米連邦準備制度理事会(FRB)が数十年来の高インフレに対処するため、経済成長を阻害する可能性の高い利上げに取り組む中、景気後退は「もはや単なるテールリスクではない」と、マイケル・ウィルソン率いるアナリストは発言しており、今後1年間に起きる確率を35%と、3月の20%を上回ると予想している。
もし米国が景気後退に陥れば、S&P500種指数は現在の3,770ポイントから20%も急落し、3,000ポイントに達するだろう。景気後退期には収益は平均14%減少する傾向にあり、昨年の記録的利益と25%成長から著しく転換する。
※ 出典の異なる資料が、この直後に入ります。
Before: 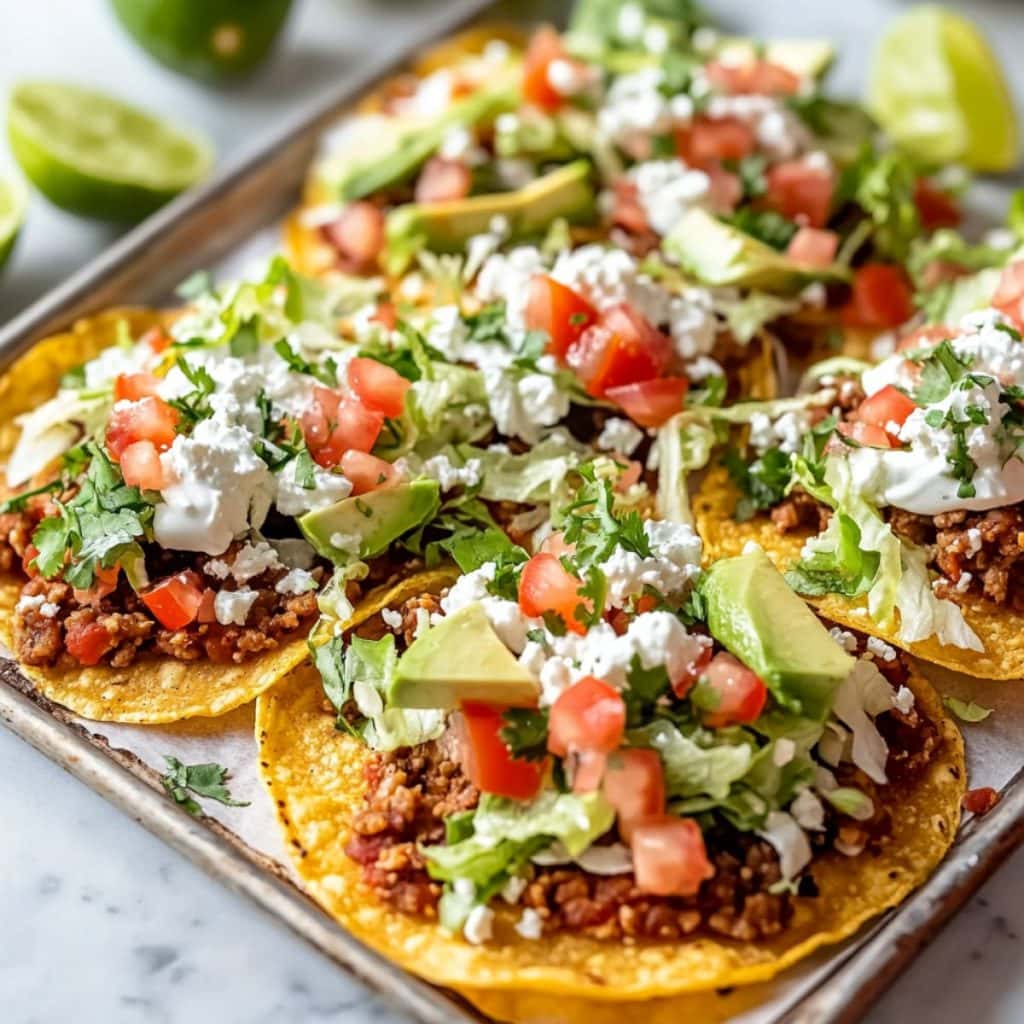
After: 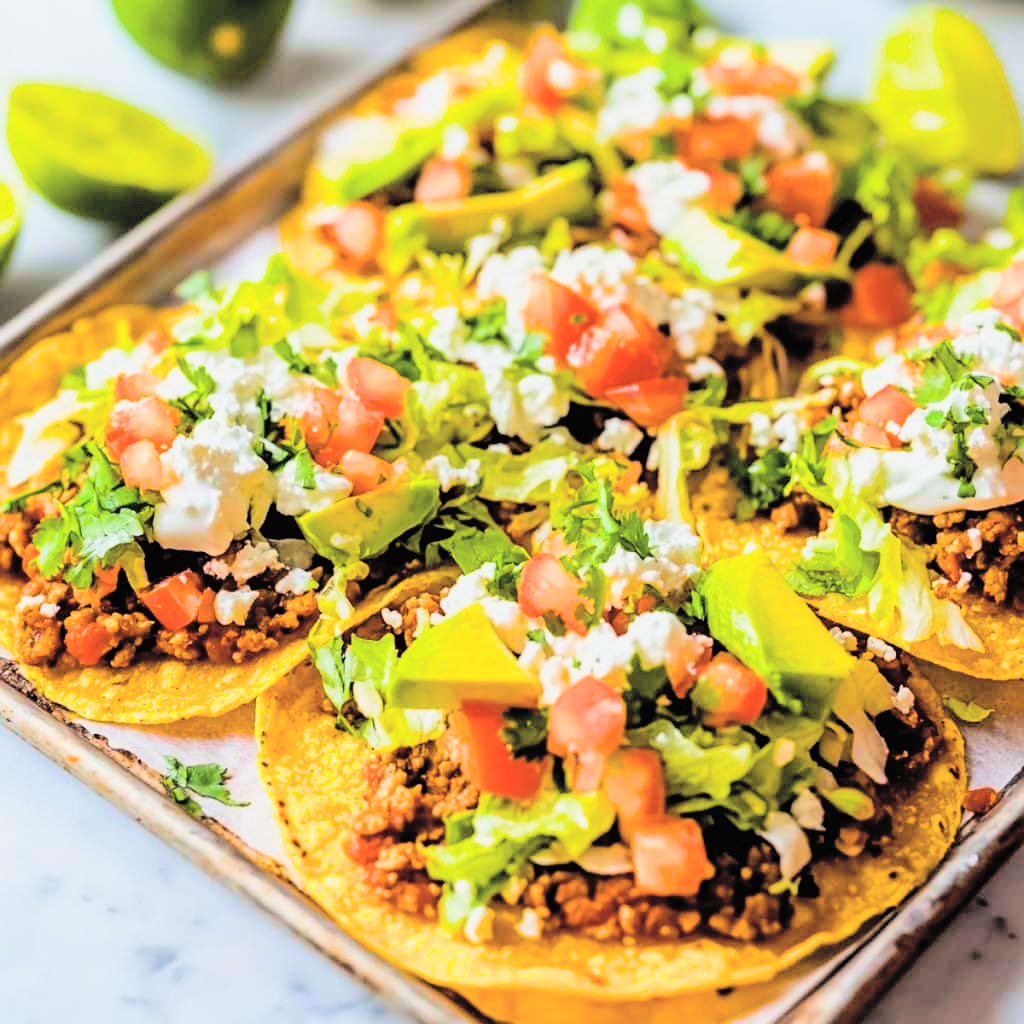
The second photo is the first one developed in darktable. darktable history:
color balance rgb: shadows lift › hue 87.75°, linear chroma grading › highlights 99.482%, linear chroma grading › global chroma 23.375%, perceptual saturation grading › global saturation 0.732%, perceptual brilliance grading › mid-tones 9.185%, perceptual brilliance grading › shadows 14.157%, global vibrance 9.262%, contrast 14.932%, saturation formula JzAzBz (2021)
filmic rgb: black relative exposure -5.15 EV, white relative exposure 4 EV, hardness 2.91, contrast 1.296, highlights saturation mix -31.23%
contrast brightness saturation: brightness 0.28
アナリストは、「景気後退が起こるか、そのリスクがなくなるまで弱気相場は終わらない」とし、「非常に頑強な」インフレ指標に直面し、今後3〜6ヶ月は市場の低迷が続くだろうと予測している。
モルガン・スタンレーは、物価高が一部の個人消費を抑制していることから、小売、ホテル、レストラン、衣料品などの裁量的支出に関連する銘柄は低迷リスクが高く、インターネット、決済、(家電やコンピューターなどの)耐久消費財に関連する銘柄はリスクが低いと述べています。
テスラのイーロン・マスクCEOは、米国経済が近いうちに景気後退に直面する可能性は「ないより高い」と述べ、他の複数のトップビジネスリーダーや金融機関が先週の予想を上回る主要金利の引き上げを受けて示した懸念に同調している。
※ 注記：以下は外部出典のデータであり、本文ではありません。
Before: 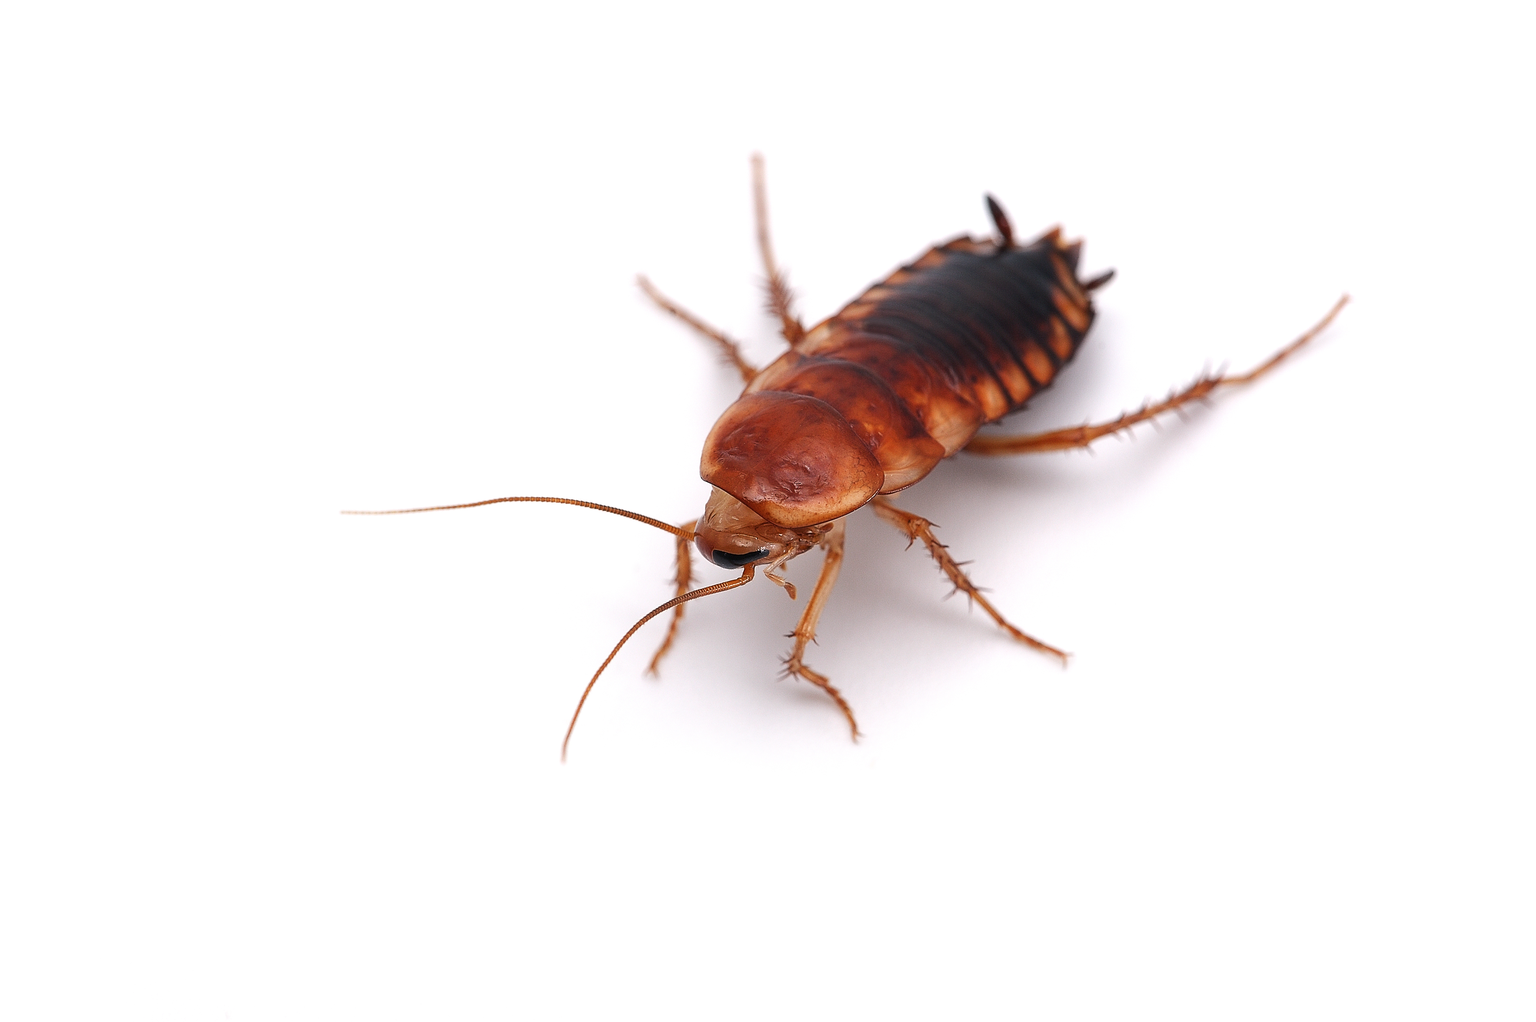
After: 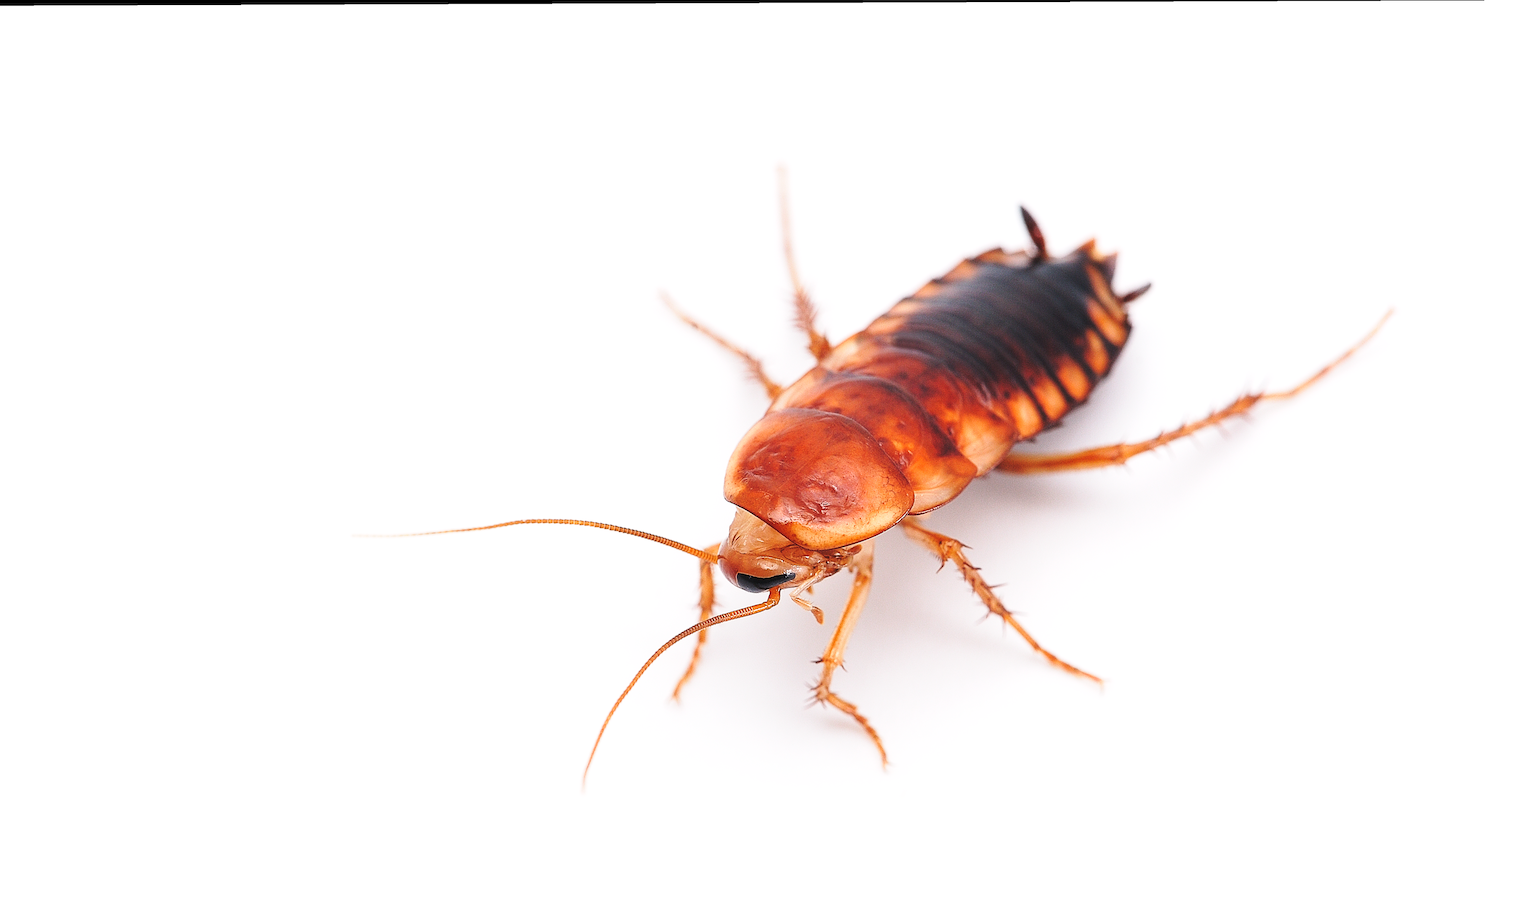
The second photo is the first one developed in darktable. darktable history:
base curve: curves: ch0 [(0, 0) (0.028, 0.03) (0.121, 0.232) (0.46, 0.748) (0.859, 0.968) (1, 1)], preserve colors none
crop and rotate: angle 0.207°, left 0.255%, right 3.437%, bottom 14.18%
contrast brightness saturation: brightness 0.125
今週、景気後退の可能性を高めたのはモルガン・スタンレーだけではない。ゴールドマン・サックスのチーフエコノミスト、ヤン・ハツィウス氏は月曜日の顧客向けメモで、FRBがより積極的な利上げを行ったことから、「景気後退リスクはより高く、より前倒しされる」と見ており、今後2年間の景気後退の確率を前回の35%から48%に引き上げたと発表した。同投資銀行では、金融環境の悪化が今後1年間でGDPを2%ポイントも引き下げる可能性があると予想している。
意外な事実
モルガン・スタンレーが約2,000人の消費者を対象に行った調査によると、消費の後退のリスクを最もはらんでいるのはレストランである。
回答者のおよそ75%が今後6ヶ月の間に外食を減らすと答え、60%がレストランからの出前やテイクアウトを減らすと答えています。
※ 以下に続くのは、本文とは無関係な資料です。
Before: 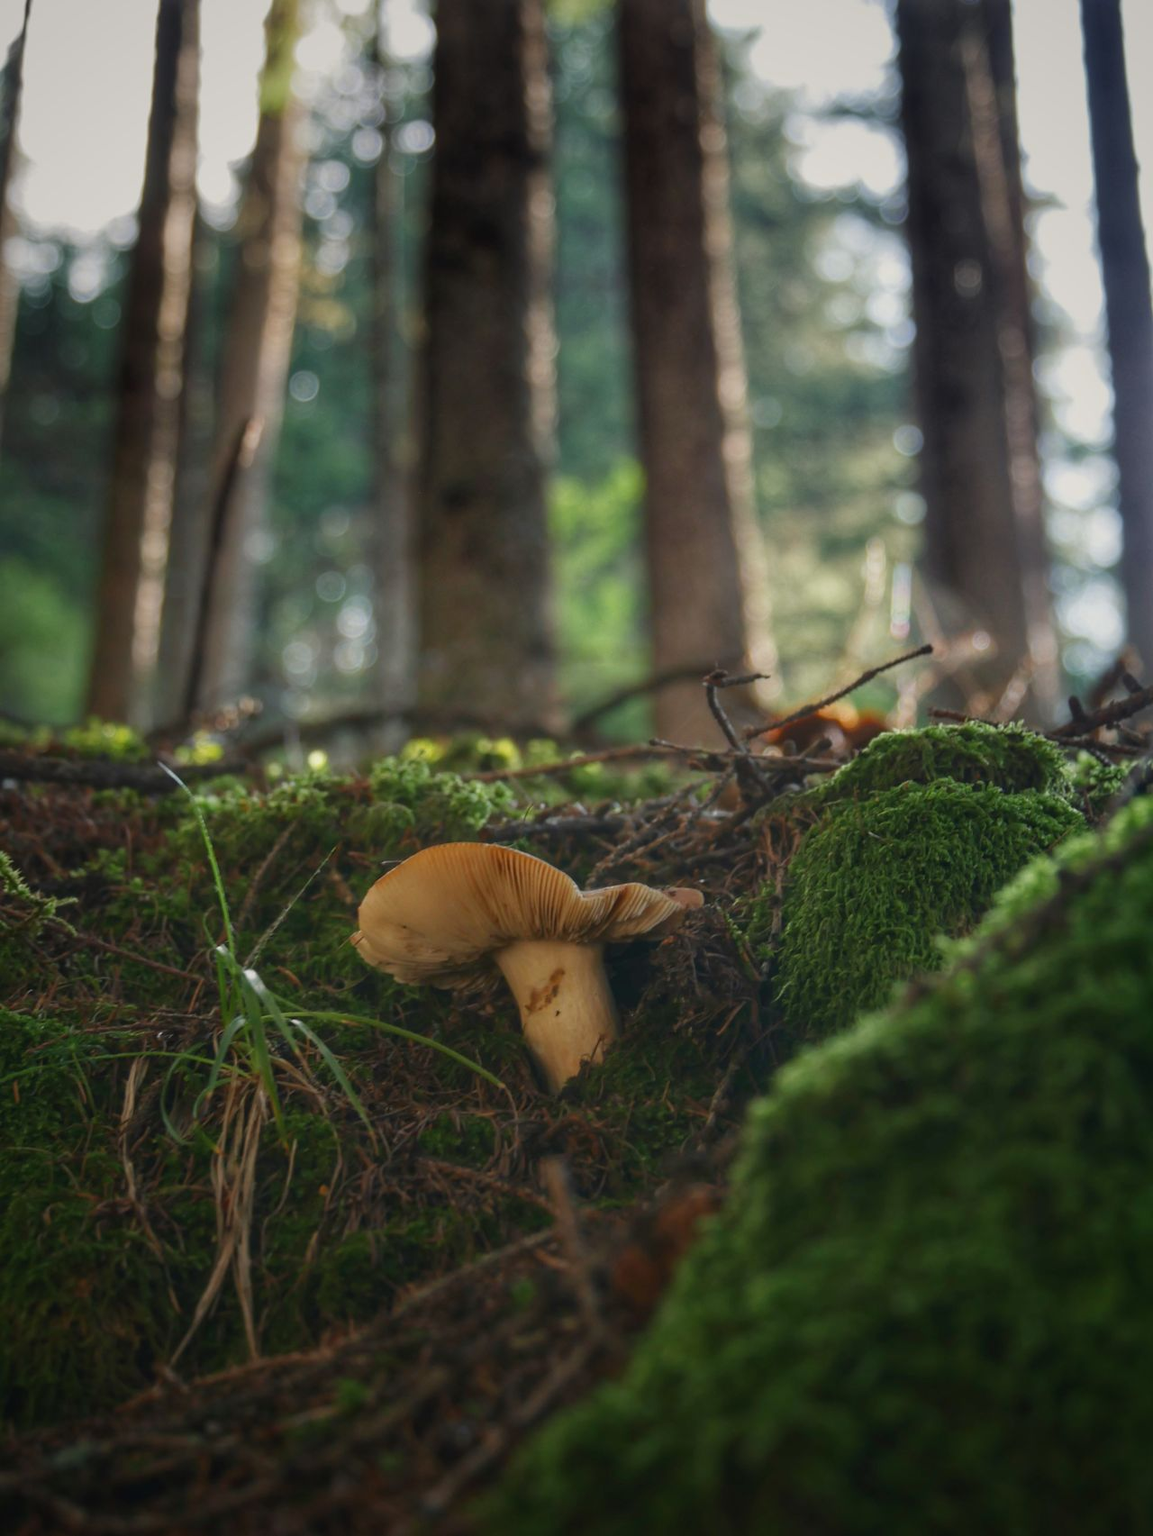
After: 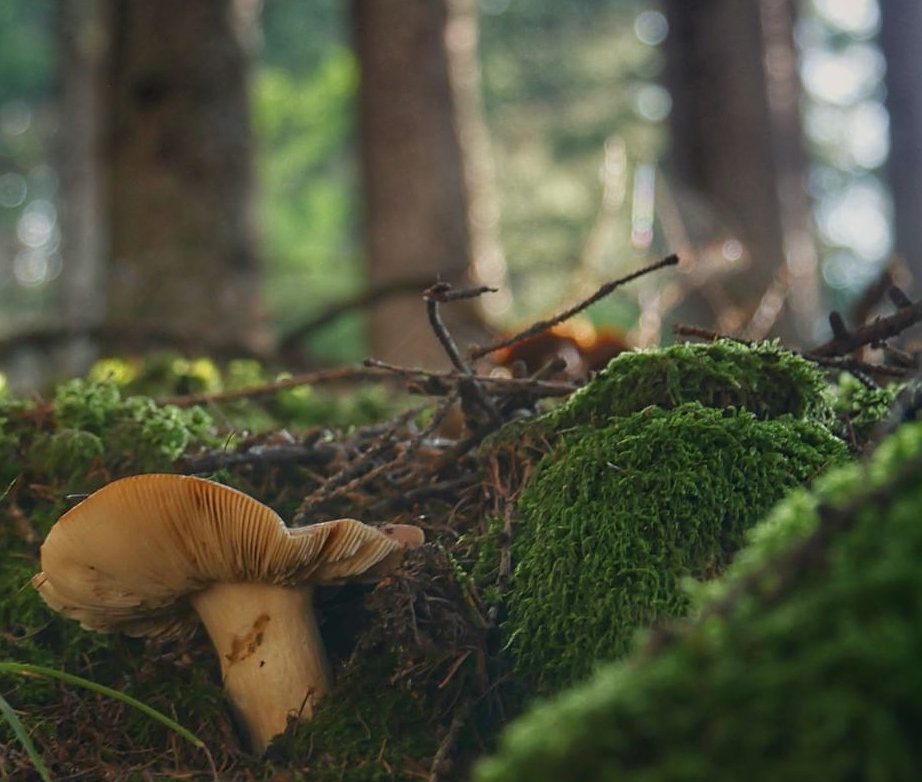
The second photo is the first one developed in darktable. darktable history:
sharpen: on, module defaults
crop and rotate: left 27.938%, top 27.046%, bottom 27.046%
base curve: curves: ch0 [(0, 0) (0.989, 0.992)], preserve colors none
ガソリンや食料品などの必需品は、インフレを牽引しているものの、消費者の約40%がどちらかを控えると回答している。
主な背景
先週、FRBによる過去28年間で最大の利上げを前に主要株価指数が弱気相場入りし、暗い雰囲気の中、最近好調だったテクノロジーや不動産関連企業の間で解雇の波が押し寄せてきている。
ファースト・フランクリン・フィナンシャル・サービスのチーフマーケットストラテジスト、ブレット・ユーイング氏は、「FRBが、経済を絶対に破壊せずに、供給サイドでインフレを引き起こしている問題を止められるとは思わないが、現時点では、そうしなければならないことを諦めているように見える」という。
ゴールドマン・サックスは、7月にも75ベーシスポイントの引き上げが行われると予測していると顧客に警告している。